In your own words, describe what an ANOVA test is used for.
What are three differences between an F-distribution and a t-distribution?
It is very difficult and expensive to measure the protein requirement in humans, but research into this area is very important. For example, how much protein should you give to a patient in a health care facility who must be fed enterally (i.e., through a feeding tube)? There are several ways in which nutritionists have tried to measure the protein requirement. Traditionally, they have used a method called Nitrogen Balance.
In a nitrogen balance experiment, researchers provide a carefully controlled diet containing prescribed amounts of protein to each subject for an extended period of time. They then collect data on the amount of protein utilized by the body. This includes collecting and analyzing samples of urine, feces, blood, sweat, tears, exfoliated skin, etc. Most researchers collect urine and fecal samples and estimate other losses. The protein requirement is estimated as the level of intake required so that the amount of protein consumed is exactly equal to the losses. Because of the difficulty of measuring protein losses, and since protein is essentially the only source for dietary nitrogen, nitrogen is used as a marker for protein. A nitrogen balance experiment was conducted to determine if there is a difference in the mean protein requirement of individuals in four groups:
I. Old men (age 63-81)
II. Old women (age 63-81)
III. Young men (age 21-46)
IV. Young women (age 21-46)Subjects were provided with a controlled diet for three months and were required to comply with study protocol. The data set ProteinRequirement gives the measured protein requirements for each of the subjects. Use this information to answer questions 3 through 12.
Create histograms to illustrate the protein requirements of the subjects within each group.
Give the appropriate summary statistics for each of the groups.
What type of test will be performed to compare the mean protein requirements of these four groups?
Are the requirements for this test satisfied? What requirements did you check? What are your conclusions?
Conduct an ANOVA test using this data. (If the requirements from Question 6 were not satisfied, conduct the test anyway. If you are concerned about normality, there are good heuristic arguments suggesting that protein requirements are normally distributed.)
Write the appropriate null and alternative hypotheses. Use \(\alpha = 0.05\).
ind the test statistic and its value. Also give both degrees of freedom.
Give the P-value.
Give the decision rule for this test.
Based on the decision rule, what do you conclude?
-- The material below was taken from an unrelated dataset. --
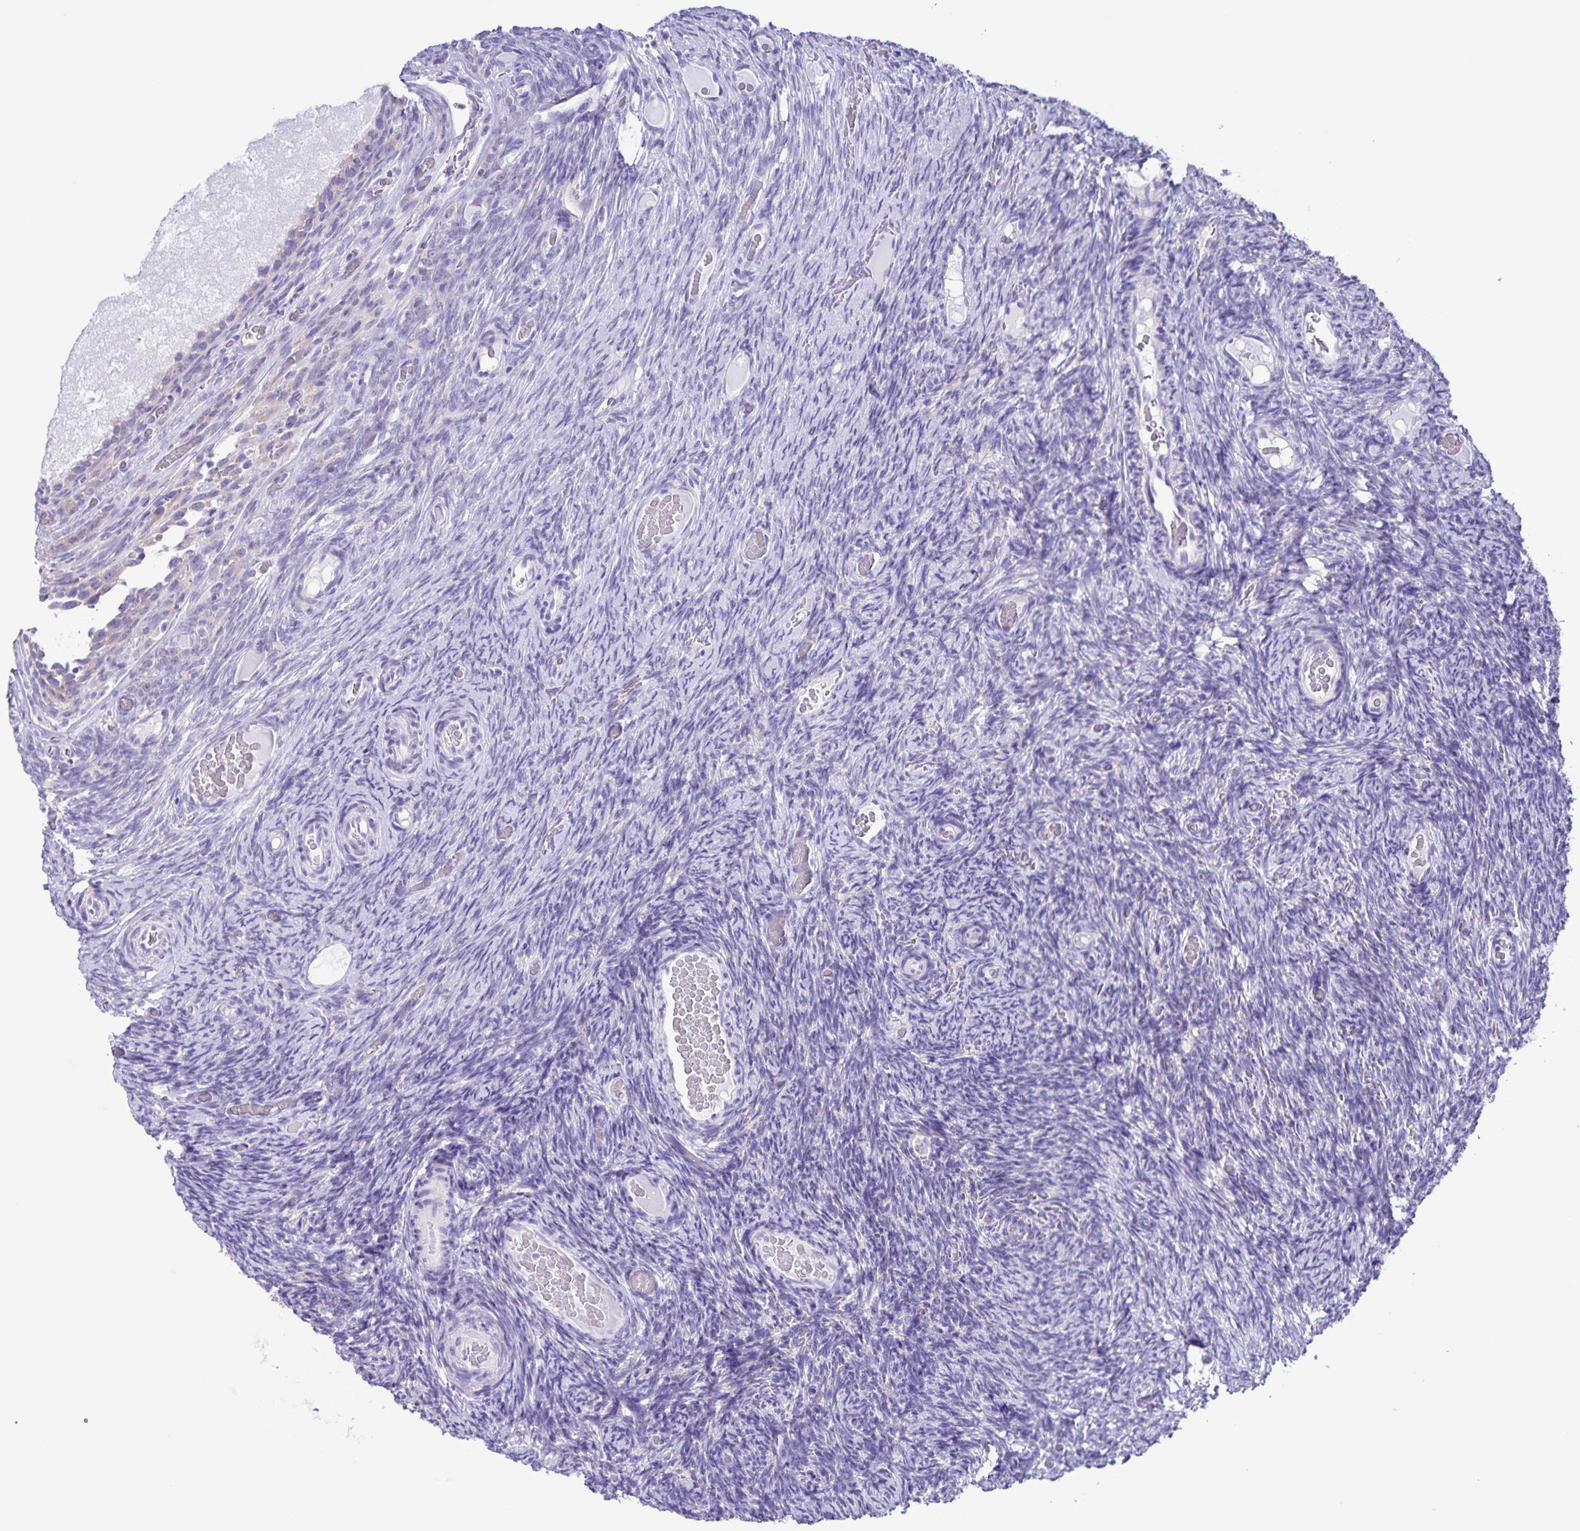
{"staining": {"intensity": "negative", "quantity": "none", "location": "none"}, "tissue": "ovary", "cell_type": "Ovarian stroma cells", "image_type": "normal", "snomed": [{"axis": "morphology", "description": "Normal tissue, NOS"}, {"axis": "topography", "description": "Ovary"}], "caption": "Immunohistochemistry micrograph of normal ovary: human ovary stained with DAB shows no significant protein staining in ovarian stroma cells.", "gene": "CAPSL", "patient": {"sex": "female", "age": 34}}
Conjugated linoleic acid (CLA) is found in milk fat from cows. It has recently been discovered that CLA has several health-promoting characteristics, including cancer risk reduction. Researchers in Alberta, Canada wanted to know if supplementing the diet of cattle with monensin (an antibiotic), safflower oil, or both would affect the amount of CLA in the milk fat (measured in percent). Seven cattle were randomly assigned to each of the following diets:
I. Control: diet was not supplemented with monensin or safflower oil,
II. MON: diet was supplemented with monensin,
III. SAFF: diet was supplemented with safflower oil
IV. SAFF/M: diet was supplemented with monensin and safflower oilAfter two weeks, the CLA content in the milk fat from each cow was analyzed. The results are summarized in the data file ConjugatedLinoleicAcid. Use this information to answer questions 13 through 22.
Create histograms to illustrate the CLA content in milk fat for the four treatment groups. What do you observe? Without performing a hypothesis test, do you think there is a difference in the mean CLA content in milk fat for the four treatment groups? Justify your answer.
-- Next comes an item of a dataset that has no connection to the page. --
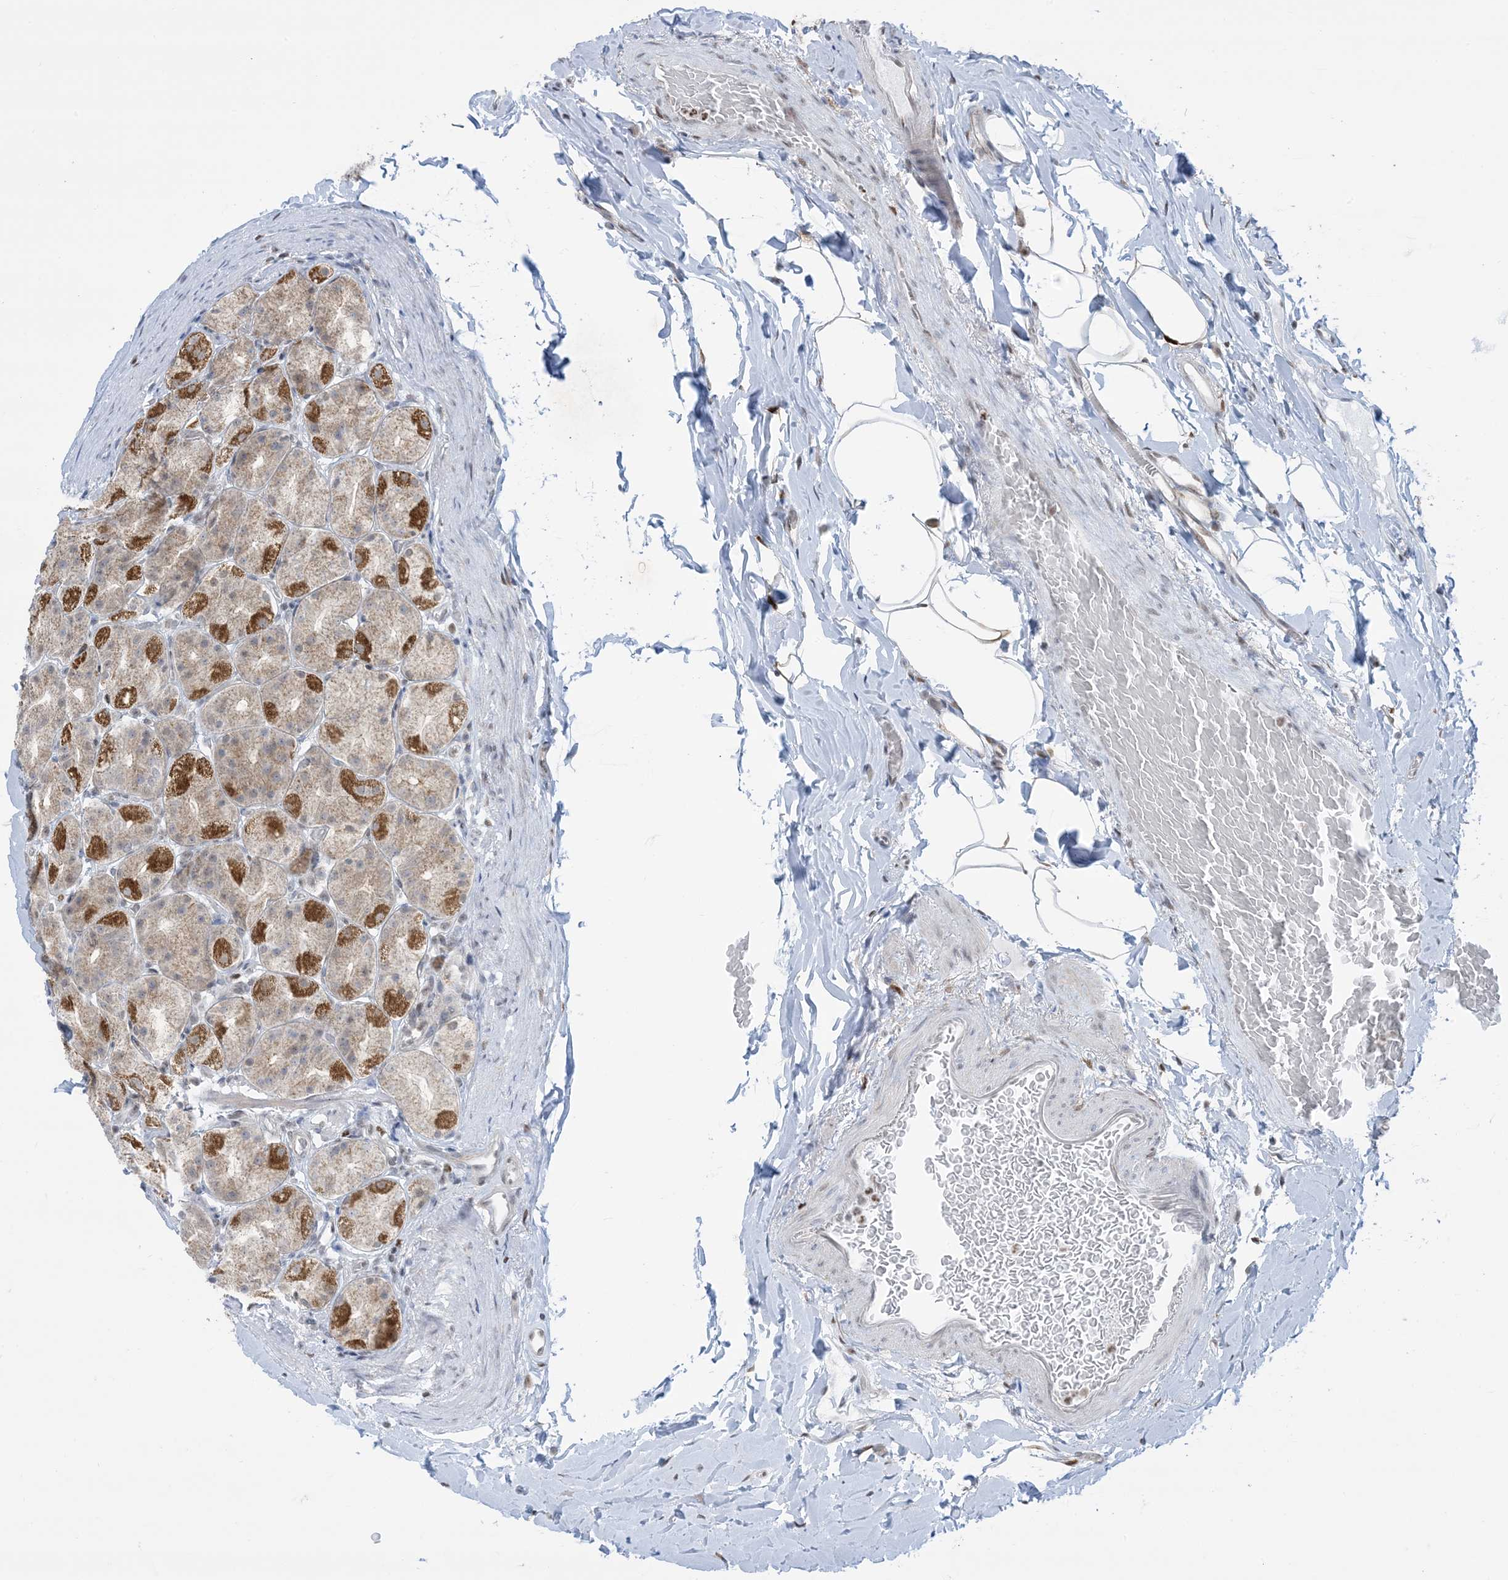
{"staining": {"intensity": "strong", "quantity": ">75%", "location": "cytoplasmic/membranous,nuclear"}, "tissue": "stomach", "cell_type": "Glandular cells", "image_type": "normal", "snomed": [{"axis": "morphology", "description": "Normal tissue, NOS"}, {"axis": "topography", "description": "Stomach, upper"}], "caption": "A high-resolution micrograph shows IHC staining of benign stomach, which shows strong cytoplasmic/membranous,nuclear expression in about >75% of glandular cells.", "gene": "TFPT", "patient": {"sex": "male", "age": 68}}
Give the appropriate summary statistics for each of the groups.
Are the requirements for an ANOVA test satisfied? What requirements did you check? What are your conclusions?
Conduct an ANOVA test using this data. (If the requirements from Question 15 were not satisfied, conduct the test anyway.)
Write the appropriate null and alternative hypotheses. Use α = 0.05.
Find the test statistic and its value. Also give both degrees of freedom.
Give the P-value.
Give the decision rule for this test.
Based on the decision rule, what do you conclude?
If you were a researcher overseeing this study, what action would you recommend based on these results?